My parents paid for the whole wedding. Their original budget was $6k but I think it ended up being more like $9k.
Post # 6
Since he offered to help and asked you for a number, I would let him know that, currently, you need $4000 and would be very grateful if he could help with some or all of this amount. Then see what he says.
Post # 7
Since he offers to help tell him the number if he can pay the remaining balance he will write the check for it or whatever he can give he will give it to just talk to him he is your after all dimt be scared.
Post # 8
Our parents helped out more than that but there isn’t one ‘right’ number for everything. I think you should let him know that you’re struggling to come up with the $4000 and tell him that any amount will be extremely helpful.
Post # 9
My dad put in about 4500$ and my mom 1500$ so roughly 6k of the 20k wedding. I didn’t ask, they just gave me checks after I got engaged. i would tell your dad what you owe and say anything he can contribute would be greatly appreciated 🙂
Post # 10
We are in the same boat my parents are paying about 5k for the wedding, my In laws around 3K and we are paying 3K
Post # 11
My in laws gave us $1,000 towards the wedding and paid for a pretty lavish rehearsal dinner. My parents contributed $7,500. It was a surprise for my birthday about 3 weeks before the wedding. I was shocked and so, so appreciative. $4,000 is a resonable number if that’s what you actually need and they offered to help.
Post # 12
If you combined everything my parents gave, i’d say it was about $8k. Plus my sister was my MOH, and she and my mom threw us a couples bbq instead of a shower, and I know my parents paid for all the food and liquor for 60 people.

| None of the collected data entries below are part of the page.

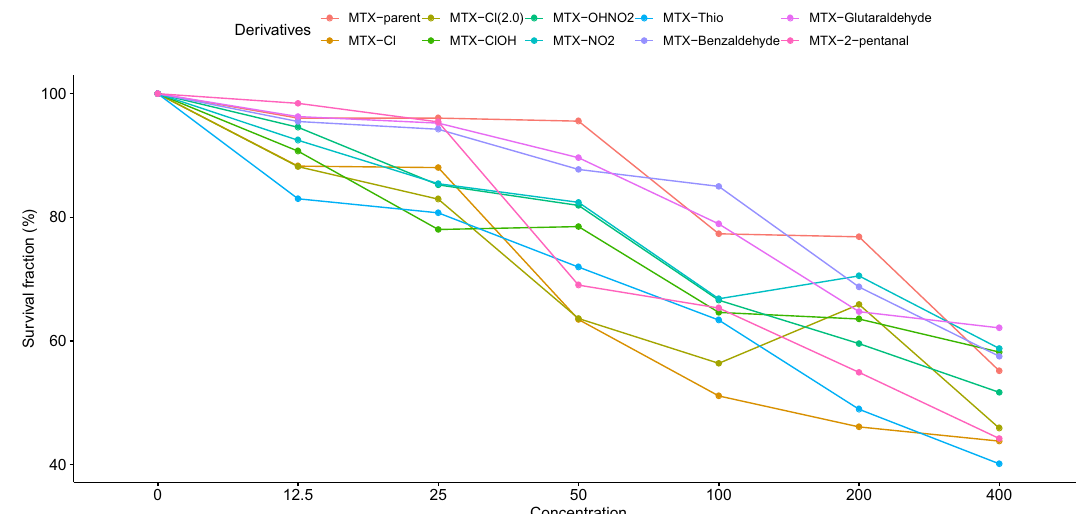
Figure 1. At various concentrations, the survival fraction of these MTX derivatives against human malignant glioma U87 (MG-U87) cell lines is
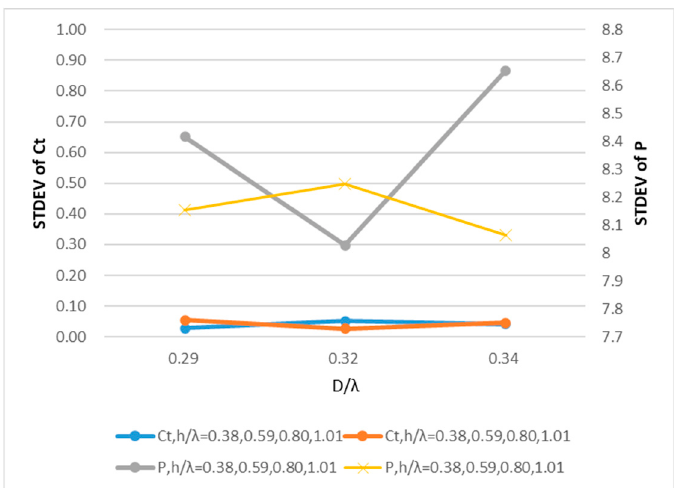
Figure 11. Standard Deviation Analysis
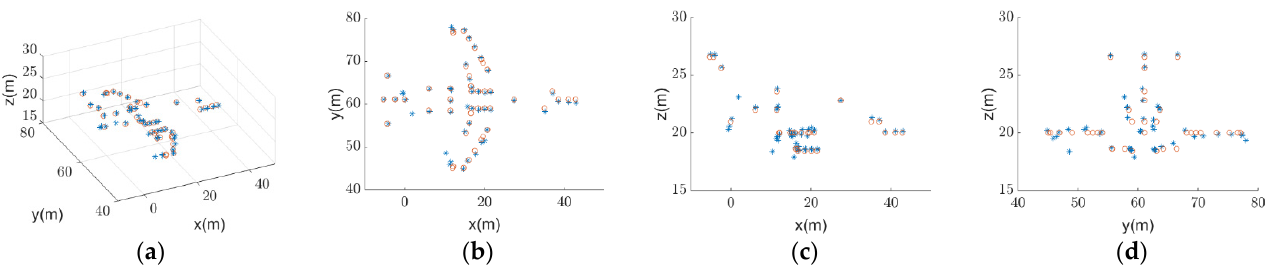
Figure 9. 3D imaging results obtained by the proposed method with the Q scatterer at position (9.980, 9.939, 9.980) km taken as the reference scatterer in ( a ) 3D; ( b ) projection on x-y plane; ( c ) projection on x-z plane; ( d ) projection on y-z plane.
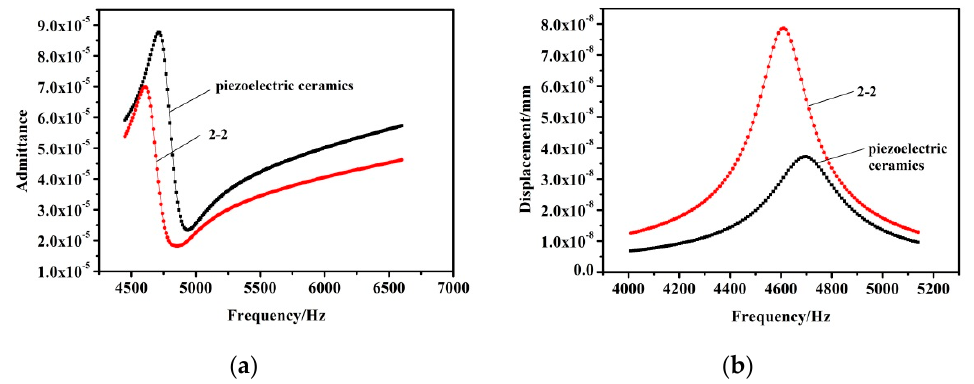
Figure 17. ( a ) Admittance curves of the 2-2 and ceramic vibrators. ( b ) Vibration displacement curves of the 2-2 and ceramic vibrators.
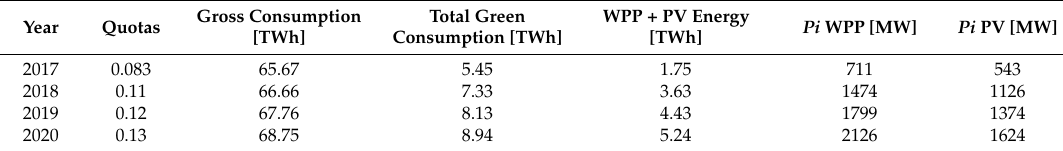
Table 8. Simulation of best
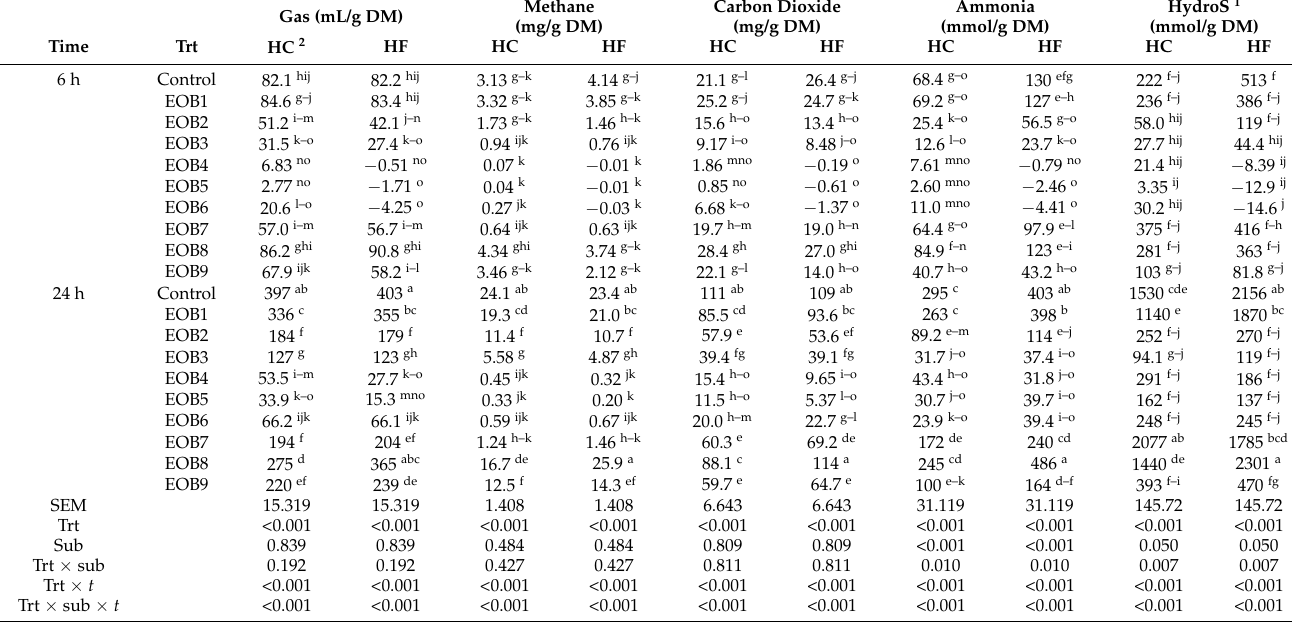
Table 3. Effects of the essential oil blends (EOBs) and time on total gas production, methane, carbon dioxide, ammonia, and hydrogen sulfide ( n =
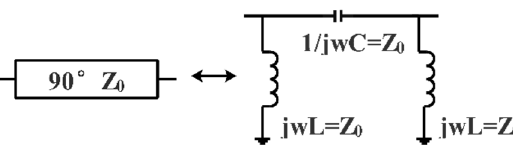
Figure 5. Ninety-degree TL converts to lumped π-type network.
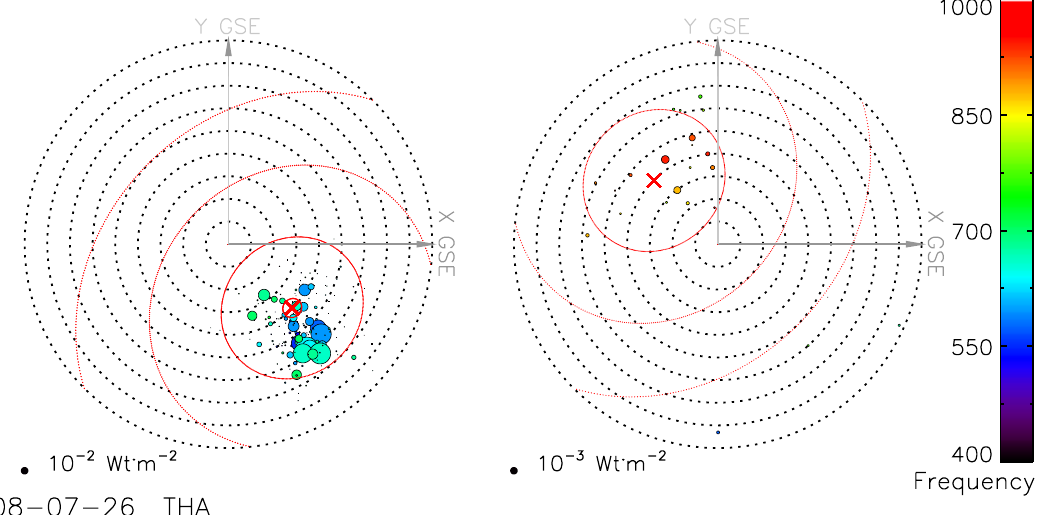
Fig. 4. The Poynting vector directions of the wave packets. The Sun is to the right, and the polar axis is along Z GSM . The background magnetic field direction is indicated by the red cross in the circle. The opposite direction is indicated by the red cross (right). The colors of the circles show the wave frequency according to color bar; the radius of the circles is proportional to the Poynting flux magnitude shown by black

I think it depends on their financial situation…for some people 4k is a lot. For others, not really. If you’re worried, why don’t you offer to pay a portion back?
Post # 13
NurseMandie: My parents gave us $2,000 towards the wedding and also $500 towards my dress. The in laws are hosting the rehearsal dinner for 40 of our friends (and their SO) and some of the immediate family. Other then that we have paid for everything else of our $11,000 wedding! I would just be honest with your dad and say that you appreciate that he is willing to help and that the last bit costs $4,000 and that he can help with what he feels comfortable with. I did that with my parents when they asked how muchI was going to need. I told them the budget for the wedding, told them that they choose what they were comfortable paying with. They then surprised me with the dress part when I went to buy it! Good luck!
Post # 14
NurseMandie: neither of our parents are helping us at all. Why not ask your parents for whatever they’d like to contribute, and see if you can trim back anywhere else?
The other alternative is to hope that you get enough envelopes at your wedding to cover the gap.
Post # 15
I would never take money from my family for my wedding.